*** Begin section ***
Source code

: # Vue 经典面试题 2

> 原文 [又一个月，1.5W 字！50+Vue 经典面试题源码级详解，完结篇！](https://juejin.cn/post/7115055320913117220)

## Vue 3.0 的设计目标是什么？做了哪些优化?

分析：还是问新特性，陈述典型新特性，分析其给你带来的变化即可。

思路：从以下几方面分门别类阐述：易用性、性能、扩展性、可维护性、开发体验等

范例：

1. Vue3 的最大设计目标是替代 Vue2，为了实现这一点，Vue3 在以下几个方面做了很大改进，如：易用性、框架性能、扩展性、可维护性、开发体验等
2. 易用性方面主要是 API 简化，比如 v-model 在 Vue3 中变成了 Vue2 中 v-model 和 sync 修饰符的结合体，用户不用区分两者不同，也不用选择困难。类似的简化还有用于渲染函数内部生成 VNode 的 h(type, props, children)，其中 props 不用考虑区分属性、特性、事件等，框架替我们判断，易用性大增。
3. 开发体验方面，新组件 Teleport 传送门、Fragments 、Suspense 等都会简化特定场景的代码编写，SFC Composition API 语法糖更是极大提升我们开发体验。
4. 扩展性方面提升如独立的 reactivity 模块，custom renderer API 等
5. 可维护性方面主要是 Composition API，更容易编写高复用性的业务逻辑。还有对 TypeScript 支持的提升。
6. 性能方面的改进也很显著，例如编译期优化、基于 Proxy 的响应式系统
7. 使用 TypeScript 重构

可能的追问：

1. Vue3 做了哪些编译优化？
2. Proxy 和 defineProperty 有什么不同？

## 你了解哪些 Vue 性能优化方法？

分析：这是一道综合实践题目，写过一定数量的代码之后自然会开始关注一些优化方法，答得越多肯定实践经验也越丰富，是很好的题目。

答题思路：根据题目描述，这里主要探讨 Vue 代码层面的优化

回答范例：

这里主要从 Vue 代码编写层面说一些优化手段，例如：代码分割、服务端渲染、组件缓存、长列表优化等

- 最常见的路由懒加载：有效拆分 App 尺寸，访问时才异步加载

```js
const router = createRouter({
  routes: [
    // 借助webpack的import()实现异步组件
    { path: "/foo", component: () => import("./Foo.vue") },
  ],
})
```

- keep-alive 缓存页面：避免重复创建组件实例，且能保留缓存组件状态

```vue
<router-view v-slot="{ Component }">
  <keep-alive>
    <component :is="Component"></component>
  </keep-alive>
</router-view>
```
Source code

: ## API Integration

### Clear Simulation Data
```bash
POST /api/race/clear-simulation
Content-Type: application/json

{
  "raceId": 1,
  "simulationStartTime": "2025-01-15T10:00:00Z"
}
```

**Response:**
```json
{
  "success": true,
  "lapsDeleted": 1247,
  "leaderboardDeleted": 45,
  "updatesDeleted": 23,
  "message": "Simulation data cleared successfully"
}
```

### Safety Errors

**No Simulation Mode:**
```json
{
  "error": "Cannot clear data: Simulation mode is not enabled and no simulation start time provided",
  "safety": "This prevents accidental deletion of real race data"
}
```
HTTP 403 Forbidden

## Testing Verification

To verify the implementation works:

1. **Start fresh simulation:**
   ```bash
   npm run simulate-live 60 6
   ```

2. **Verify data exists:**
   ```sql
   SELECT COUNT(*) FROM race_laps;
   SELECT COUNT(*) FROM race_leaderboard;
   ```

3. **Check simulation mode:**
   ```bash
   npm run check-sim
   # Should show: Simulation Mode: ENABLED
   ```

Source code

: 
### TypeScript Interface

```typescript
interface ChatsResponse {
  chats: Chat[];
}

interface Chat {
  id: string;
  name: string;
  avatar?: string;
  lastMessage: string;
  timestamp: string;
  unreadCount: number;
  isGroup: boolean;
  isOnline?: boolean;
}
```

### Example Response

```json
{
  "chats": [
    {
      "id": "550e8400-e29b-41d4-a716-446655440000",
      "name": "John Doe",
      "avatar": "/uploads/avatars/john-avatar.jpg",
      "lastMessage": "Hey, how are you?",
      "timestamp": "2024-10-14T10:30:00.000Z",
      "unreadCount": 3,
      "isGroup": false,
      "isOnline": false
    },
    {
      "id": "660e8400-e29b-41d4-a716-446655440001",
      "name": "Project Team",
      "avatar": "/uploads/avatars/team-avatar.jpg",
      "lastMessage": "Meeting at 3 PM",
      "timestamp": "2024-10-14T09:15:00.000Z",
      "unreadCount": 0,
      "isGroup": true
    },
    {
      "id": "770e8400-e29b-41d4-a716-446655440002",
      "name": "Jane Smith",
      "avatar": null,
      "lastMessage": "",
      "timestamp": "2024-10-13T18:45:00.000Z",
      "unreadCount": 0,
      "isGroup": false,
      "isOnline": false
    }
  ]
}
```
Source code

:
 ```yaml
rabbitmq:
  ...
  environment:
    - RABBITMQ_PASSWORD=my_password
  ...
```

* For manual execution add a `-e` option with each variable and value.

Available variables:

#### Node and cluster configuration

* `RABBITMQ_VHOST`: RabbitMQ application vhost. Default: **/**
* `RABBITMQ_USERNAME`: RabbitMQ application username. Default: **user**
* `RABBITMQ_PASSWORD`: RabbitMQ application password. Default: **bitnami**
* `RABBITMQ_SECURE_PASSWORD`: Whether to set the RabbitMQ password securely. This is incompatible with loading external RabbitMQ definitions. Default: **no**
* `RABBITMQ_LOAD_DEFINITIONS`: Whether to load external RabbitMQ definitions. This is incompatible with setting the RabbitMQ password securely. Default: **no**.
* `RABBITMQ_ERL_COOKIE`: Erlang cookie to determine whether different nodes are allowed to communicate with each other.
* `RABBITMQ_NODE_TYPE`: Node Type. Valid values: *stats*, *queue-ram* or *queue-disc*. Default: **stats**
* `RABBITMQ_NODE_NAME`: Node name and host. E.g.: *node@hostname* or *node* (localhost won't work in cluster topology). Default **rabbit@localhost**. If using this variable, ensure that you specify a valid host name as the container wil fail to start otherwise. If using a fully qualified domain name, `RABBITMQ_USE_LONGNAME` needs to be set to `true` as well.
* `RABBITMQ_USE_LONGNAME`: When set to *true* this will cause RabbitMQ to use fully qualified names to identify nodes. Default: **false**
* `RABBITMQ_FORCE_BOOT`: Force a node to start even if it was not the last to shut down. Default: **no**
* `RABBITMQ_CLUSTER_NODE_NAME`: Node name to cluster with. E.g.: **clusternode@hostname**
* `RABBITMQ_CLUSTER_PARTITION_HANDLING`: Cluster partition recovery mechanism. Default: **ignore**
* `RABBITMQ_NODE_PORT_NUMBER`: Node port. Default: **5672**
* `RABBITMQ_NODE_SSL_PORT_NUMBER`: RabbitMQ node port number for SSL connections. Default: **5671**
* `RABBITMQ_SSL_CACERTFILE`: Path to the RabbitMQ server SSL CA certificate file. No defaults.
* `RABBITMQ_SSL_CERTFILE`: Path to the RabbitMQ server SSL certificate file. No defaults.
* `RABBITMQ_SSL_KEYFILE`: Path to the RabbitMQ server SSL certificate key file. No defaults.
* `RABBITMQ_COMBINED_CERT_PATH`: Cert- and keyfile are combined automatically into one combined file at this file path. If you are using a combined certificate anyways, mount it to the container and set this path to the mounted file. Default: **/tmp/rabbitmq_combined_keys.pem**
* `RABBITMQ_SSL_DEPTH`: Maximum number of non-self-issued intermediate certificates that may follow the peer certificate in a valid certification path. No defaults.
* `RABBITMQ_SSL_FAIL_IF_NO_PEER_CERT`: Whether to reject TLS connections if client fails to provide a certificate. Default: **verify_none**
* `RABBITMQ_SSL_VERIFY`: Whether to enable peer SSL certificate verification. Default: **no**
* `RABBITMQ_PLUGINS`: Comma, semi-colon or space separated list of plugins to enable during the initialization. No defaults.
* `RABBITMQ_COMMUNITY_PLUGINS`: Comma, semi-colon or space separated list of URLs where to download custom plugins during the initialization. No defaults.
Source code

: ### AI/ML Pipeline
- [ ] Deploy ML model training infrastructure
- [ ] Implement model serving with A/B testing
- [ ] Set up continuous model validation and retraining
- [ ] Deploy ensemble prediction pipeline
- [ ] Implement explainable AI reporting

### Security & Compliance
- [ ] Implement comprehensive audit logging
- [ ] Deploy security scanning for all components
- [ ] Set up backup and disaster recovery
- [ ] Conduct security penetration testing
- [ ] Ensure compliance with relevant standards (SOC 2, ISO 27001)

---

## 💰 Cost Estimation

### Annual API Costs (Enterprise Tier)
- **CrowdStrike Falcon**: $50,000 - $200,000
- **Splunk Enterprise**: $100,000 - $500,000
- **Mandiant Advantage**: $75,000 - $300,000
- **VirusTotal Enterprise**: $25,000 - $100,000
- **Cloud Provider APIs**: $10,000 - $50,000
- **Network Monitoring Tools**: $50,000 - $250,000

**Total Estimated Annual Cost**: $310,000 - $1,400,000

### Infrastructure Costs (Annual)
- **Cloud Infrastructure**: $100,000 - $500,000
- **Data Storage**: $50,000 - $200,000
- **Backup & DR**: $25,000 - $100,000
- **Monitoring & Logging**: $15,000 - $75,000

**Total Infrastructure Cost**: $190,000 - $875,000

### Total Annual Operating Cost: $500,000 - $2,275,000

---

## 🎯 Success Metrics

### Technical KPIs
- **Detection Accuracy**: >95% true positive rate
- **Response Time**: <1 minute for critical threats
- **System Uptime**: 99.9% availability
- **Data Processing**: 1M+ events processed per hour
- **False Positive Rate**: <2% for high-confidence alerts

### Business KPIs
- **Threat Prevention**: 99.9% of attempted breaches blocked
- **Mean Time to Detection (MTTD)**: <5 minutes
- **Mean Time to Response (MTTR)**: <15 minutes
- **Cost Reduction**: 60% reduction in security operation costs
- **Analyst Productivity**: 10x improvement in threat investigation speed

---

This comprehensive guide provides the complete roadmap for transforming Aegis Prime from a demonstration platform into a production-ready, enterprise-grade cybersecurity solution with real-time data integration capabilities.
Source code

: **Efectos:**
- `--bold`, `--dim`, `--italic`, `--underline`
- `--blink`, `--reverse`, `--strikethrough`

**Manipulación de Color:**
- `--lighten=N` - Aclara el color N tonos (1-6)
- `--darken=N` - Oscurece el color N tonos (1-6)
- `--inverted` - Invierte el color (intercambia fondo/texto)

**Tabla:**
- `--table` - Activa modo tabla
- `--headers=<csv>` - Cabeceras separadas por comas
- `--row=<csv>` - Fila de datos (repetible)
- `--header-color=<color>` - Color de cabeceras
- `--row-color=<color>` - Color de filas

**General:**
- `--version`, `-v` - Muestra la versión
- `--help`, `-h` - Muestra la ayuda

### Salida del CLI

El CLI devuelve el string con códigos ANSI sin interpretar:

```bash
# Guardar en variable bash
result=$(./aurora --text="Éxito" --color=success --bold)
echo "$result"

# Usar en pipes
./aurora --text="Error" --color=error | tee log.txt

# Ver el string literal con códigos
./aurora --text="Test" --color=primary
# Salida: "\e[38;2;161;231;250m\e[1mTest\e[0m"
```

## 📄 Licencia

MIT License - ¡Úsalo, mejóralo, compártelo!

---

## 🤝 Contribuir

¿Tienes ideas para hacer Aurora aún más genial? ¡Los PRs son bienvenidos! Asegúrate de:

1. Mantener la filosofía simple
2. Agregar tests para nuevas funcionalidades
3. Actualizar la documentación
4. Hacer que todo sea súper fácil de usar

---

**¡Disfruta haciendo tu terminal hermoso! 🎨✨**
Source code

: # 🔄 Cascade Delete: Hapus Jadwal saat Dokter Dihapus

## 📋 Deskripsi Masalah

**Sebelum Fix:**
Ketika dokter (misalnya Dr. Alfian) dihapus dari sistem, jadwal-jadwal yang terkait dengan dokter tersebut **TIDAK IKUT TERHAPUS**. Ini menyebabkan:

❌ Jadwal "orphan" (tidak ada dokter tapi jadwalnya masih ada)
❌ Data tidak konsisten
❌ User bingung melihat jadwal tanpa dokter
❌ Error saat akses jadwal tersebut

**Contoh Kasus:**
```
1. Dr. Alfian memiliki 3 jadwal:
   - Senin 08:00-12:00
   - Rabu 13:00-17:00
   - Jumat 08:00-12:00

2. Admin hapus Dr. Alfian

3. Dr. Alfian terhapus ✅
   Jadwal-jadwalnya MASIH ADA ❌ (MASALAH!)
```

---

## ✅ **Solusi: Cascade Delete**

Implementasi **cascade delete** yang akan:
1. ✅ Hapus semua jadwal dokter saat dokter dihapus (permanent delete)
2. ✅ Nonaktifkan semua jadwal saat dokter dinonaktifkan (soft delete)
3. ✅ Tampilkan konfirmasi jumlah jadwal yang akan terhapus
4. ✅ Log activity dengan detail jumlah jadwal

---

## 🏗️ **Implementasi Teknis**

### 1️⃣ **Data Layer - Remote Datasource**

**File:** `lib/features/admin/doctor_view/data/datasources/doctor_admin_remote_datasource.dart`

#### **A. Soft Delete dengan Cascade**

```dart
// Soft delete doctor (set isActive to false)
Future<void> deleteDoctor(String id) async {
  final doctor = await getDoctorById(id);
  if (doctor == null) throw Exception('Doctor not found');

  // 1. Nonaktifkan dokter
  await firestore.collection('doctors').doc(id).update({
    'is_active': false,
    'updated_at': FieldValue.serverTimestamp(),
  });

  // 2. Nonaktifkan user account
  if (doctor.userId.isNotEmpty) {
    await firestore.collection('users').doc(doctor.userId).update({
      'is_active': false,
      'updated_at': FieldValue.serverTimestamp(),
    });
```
*** End section ***
> **Task goal**
Among the entries above, the line containing "### Infrastructure Costs (Annual)", the line containing "- **Cost Reduction**: 60%", and all lines between them are to be restated word for word; nothing else belongs in the reply.

> **Solution to this problem**
### Infrastructure Costs (Annual)
- **Cloud Infrastructure**: $100,000 - $500,000
- **Data Storage**: $50,000 - $200,000
- **Backup & DR**: $25,000 - $100,000
- **Monitoring & Logging**: $15,000 - $75,000

**Total Infrastructure Cost**: $190,000 - $875,000

### Total Annual Operating Cost: $500,000 - $2,275,000

---

## 🎯 Success Metrics

### Technical KPIs
- **Detection Accuracy**: >95% true positive rate
- **Response Time**: <1 minute for critical threats
- **System Uptime**: 99.9% availability
- **Data Processing**: 1M+ events processed per hour
- **False Positive Rate**: <2% for high-confidence alerts

### Business KPIs
- **Threat Prevention**: 99.9% of attempted breaches blocked
- **Mean Time to Detection (MTTD)**: <5 minutes
- **Mean Time to Response (MTTR)**: <15 minutes
- **Cost Reduction**: 60% reduction in security operation costs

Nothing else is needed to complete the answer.